2 – Domanda e prodotti:
– Consumatori: l’effetto carta igienica ha provocato un picco nella domanda di alcuni prodotti durante la crisi, ma questo si regolerà col passare del tempo (l’utilizzo non è aumentato);
– Stampatori: non erano propensi ad avviare nuovi progetti ma facevano pressione sui fornitori per ordini extra; i fornitori sperano che inizino nuovi progetti;
– Sarà la fine della demonizzazione della plastica? Alcuni hanno riferito che le problematiche igieniche e la necessità di far durare il cibo a lungo ha cambiato la percezione della plastica da parte della gente.

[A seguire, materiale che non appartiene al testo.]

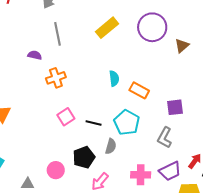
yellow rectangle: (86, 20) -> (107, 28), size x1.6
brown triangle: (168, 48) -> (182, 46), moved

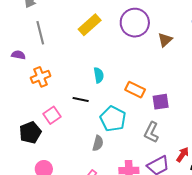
orange rectangle: (139, 90) -> (135, 90), moved
black line: (94, 123) -> (81, 99), moved
black pentagon: (84, 157) -> (30, 132), moved

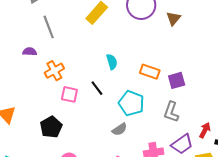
black line: (81, 99) -> (97, 88), turned 49
pink square: (52, 115) -> (69, 94), moved, turned -36
gray semicircle: (98, 143) -> (119, 129), turned 49

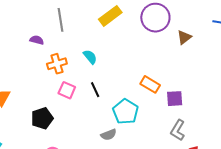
cyan semicircle: (112, 62) -> (90, 57), moved, turned -35
gray L-shape: (171, 112) -> (178, 130), moved

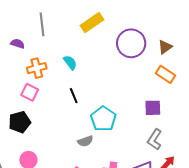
purple circle: (155, 18) -> (131, 43), moved
orange rectangle: (150, 84) -> (165, 74), moved
pink square: (67, 90) -> (30, 92), moved

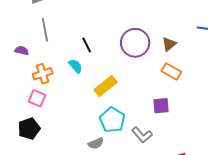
yellow rectangle: (92, 23) -> (106, 86), moved
black line: (74, 96) -> (87, 45), moved
gray L-shape: (155, 140) -> (142, 135), moved, turned -70

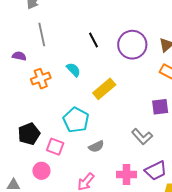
black line: (87, 45) -> (93, 40), moved
pink square: (37, 98) -> (55, 147), moved
cyan pentagon: (112, 120) -> (76, 120), moved

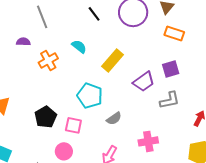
gray L-shape: (142, 137) -> (170, 100), moved, turned -50
purple trapezoid: (156, 171) -> (144, 82), moved

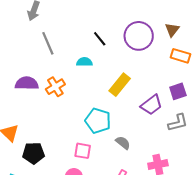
purple semicircle: (23, 42) -> (27, 83), moved, size x1.6
cyan semicircle: (79, 47) -> (84, 62), moved, turned -35
black pentagon: (46, 117) -> (34, 153), moved, turned 30
gray semicircle: (114, 119) -> (123, 143), turned -105

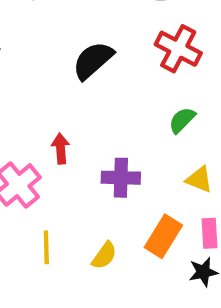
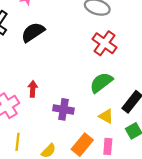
black semicircle: (93, 60) -> (33, 32), moved
green semicircle: (182, 120) -> (101, 83), size x1.5

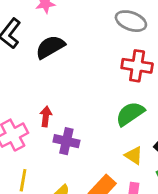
red cross: (104, 43) -> (137, 66), turned -30
purple cross: (63, 109) -> (66, 141), moved

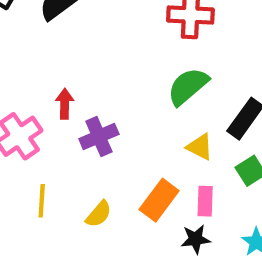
purple cross: (66, 141) -> (99, 137), turned -30

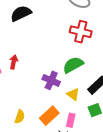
purple cross: (99, 137) -> (51, 80), moved, turned 36
yellow semicircle: (99, 214) -> (20, 117), turned -32

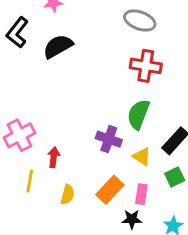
red arrow: (14, 62) -> (54, 157), moved
green semicircle: (73, 65) -> (138, 114), turned -35

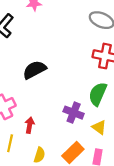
black semicircle: (58, 46) -> (34, 70), moved

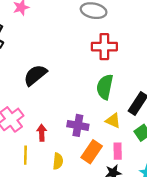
purple cross: (74, 113) -> (78, 125), moved

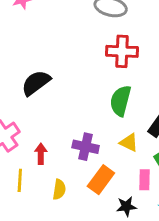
pink rectangle: (118, 151) -> (144, 180), moved

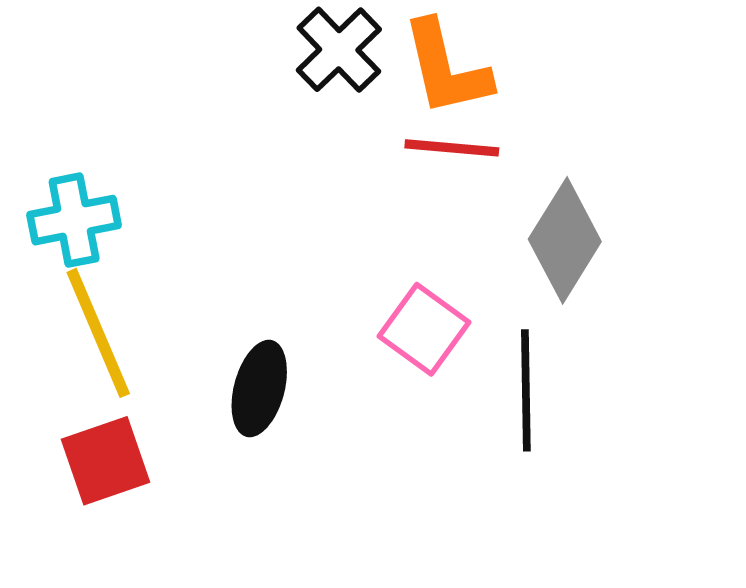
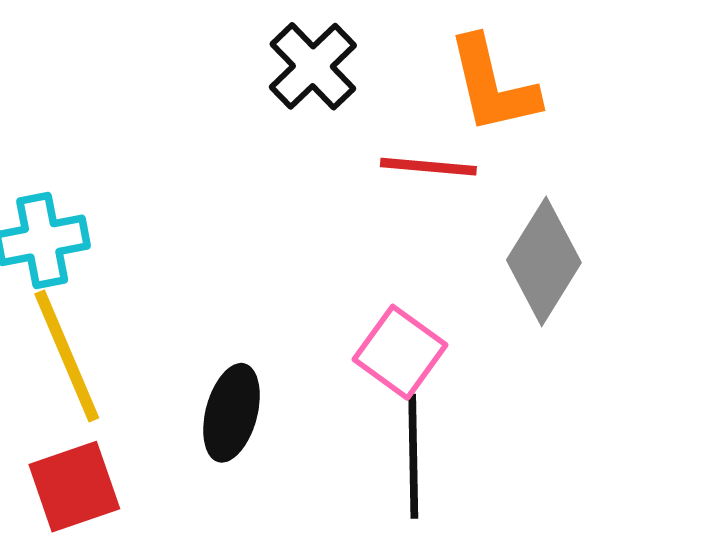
orange L-shape: (446, 68) -> (493, 85), moved
black line: (526, 390) -> (413, 456), moved

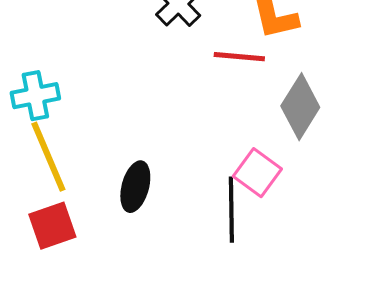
pink square: (400, 352) -> (257, 173), moved

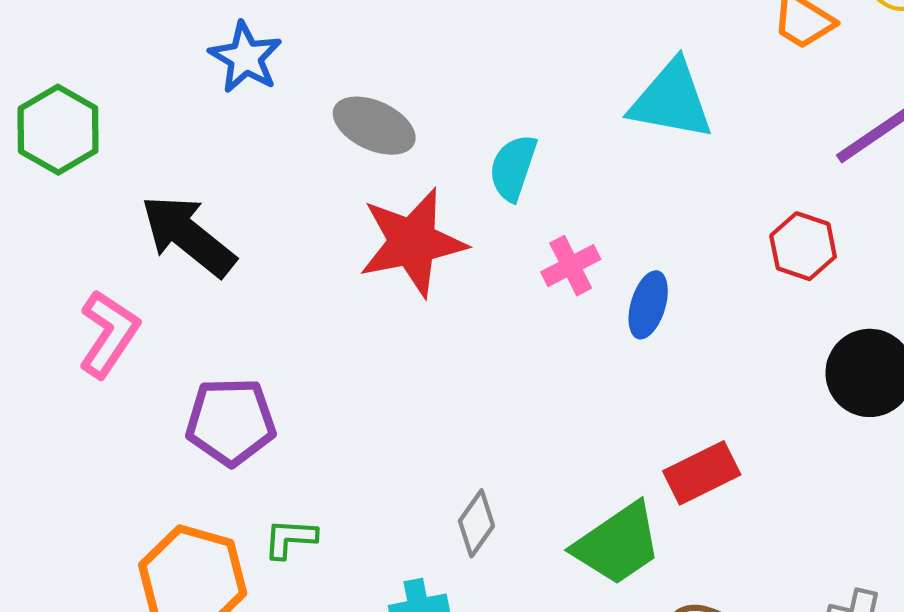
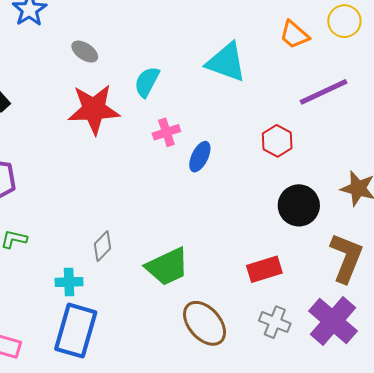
gray ellipse: (374, 126) -> (85, 52), size x0.7
red rectangle: (702, 473) -> (264, 269), moved

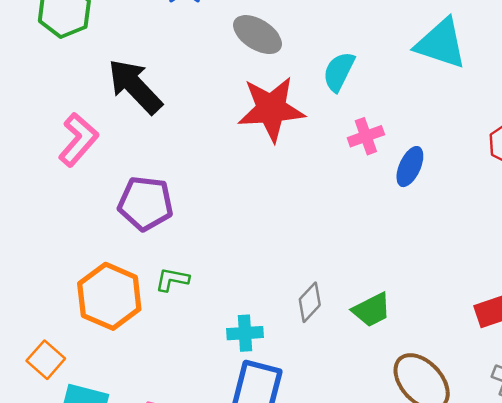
gray ellipse: (85, 52) -> (258, 35), size x1.4
gray diamond: (103, 246) -> (310, 302), moved
green trapezoid: (167, 267) -> (372, 310), size x0.7

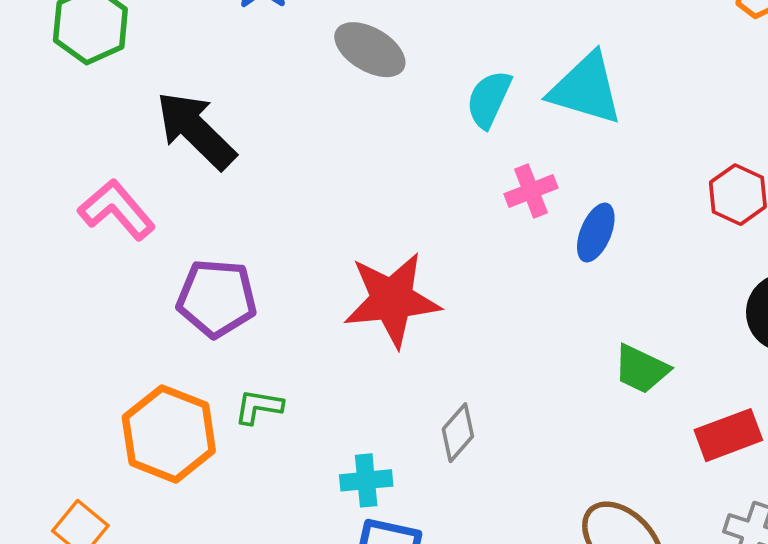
cyan triangle: (441, 44) -> (586, 89), moved
red star: (271, 109) -> (392, 300), moved
pink L-shape: (78, 140) -> (117, 210), turned -80
green trapezoid: (372, 310) -> (641, 369), moved, turned 54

Ma altri affermano che non ci sarà un impatto a lungo termine sull’opinione (negativa) sulla plastica espressa da molte persone.

3 – Finanza e business:
– Il distanziamento sociale ha un impatto sulla produzione e i processi dovranno adattarsi;
– La stabilità finanziaria e la capacità di restituire i debiti contratti durante la crisi saranno un problema nel lungo termine;
– Fusioni e acquisizioni potrebbero verificarsi più spesso dal momento che le aziende più grandi e con ingenti capitali stanno cercando di espandersi e di crescere ancora.

4 – Innovazione:
Gli investimenti nell’innovazione saranno avviati di nuovo quando le aziende si ri-focalizzeranno sul lungo termine;
– La mancanza di etanolo durante la crisi ha provocato un cambiamento: l’abbandono delle tecnologie a base solvente per le lastre;
– L’aumento del costo dell’alcol ha favorito la ricerca di inchiostri alternativi per la stampa;
– Sono state create soluzioni intelligenti e digitali lungo la catena del valore per aumentare l’efficienza.